----- RECORDS SHOWN -----
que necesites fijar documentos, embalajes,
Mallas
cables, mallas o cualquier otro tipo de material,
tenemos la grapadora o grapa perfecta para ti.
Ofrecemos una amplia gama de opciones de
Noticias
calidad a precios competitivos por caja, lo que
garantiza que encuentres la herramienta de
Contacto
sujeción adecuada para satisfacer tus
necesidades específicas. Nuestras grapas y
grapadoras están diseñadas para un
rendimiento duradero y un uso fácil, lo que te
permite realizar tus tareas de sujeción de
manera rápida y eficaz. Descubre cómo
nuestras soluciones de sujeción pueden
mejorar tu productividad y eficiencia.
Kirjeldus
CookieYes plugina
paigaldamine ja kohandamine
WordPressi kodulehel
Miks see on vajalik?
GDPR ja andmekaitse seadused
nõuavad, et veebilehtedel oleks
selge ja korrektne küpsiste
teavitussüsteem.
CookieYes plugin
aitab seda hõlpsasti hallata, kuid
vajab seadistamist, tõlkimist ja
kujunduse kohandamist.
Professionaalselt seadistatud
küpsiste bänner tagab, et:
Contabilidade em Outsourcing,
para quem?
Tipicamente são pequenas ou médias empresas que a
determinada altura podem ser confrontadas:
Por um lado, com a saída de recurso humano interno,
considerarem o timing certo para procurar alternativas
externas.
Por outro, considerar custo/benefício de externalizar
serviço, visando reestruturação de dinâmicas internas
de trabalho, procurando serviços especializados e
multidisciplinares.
-----
Every line holding the string "küpsiste" should be copied here, so please find those lines in the data.

selge ja korrektne küpsiste
küpsiste bänner tagab, et:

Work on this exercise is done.